Records provided ::

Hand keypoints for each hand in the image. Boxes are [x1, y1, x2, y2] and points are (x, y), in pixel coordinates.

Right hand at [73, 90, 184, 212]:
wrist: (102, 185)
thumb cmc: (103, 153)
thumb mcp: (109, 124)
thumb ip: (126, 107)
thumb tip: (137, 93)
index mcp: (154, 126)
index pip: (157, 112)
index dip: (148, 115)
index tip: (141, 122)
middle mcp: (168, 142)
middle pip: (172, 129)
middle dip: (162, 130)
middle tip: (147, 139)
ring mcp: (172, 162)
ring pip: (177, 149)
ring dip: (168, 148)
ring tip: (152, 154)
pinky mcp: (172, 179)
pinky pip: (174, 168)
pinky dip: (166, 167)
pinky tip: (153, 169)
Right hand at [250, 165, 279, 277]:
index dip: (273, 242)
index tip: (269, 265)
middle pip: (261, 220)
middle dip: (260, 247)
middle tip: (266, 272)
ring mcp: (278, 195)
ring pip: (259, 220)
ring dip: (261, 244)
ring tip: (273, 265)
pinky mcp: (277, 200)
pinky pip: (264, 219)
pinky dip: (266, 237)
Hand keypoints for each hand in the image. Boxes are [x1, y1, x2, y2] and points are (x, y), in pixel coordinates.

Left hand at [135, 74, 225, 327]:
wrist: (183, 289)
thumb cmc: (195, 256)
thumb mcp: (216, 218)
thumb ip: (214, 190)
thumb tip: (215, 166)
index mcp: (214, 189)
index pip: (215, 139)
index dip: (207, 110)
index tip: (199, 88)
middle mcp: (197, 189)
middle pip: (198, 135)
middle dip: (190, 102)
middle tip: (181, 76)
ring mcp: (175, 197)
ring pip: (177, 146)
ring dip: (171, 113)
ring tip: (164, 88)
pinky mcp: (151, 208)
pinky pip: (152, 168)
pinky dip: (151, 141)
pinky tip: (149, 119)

What the task requires :: Among the lines above, return each one holding the string "thumb".

Written solution ::
thumb cmc: (103, 153)
thumb mcp: (109, 124)
thumb ip: (126, 107)
thumb tip: (137, 93)
thumb cmc: (195, 256)
thumb mcp: (216, 218)
thumb ip: (214, 190)
thumb tip: (215, 166)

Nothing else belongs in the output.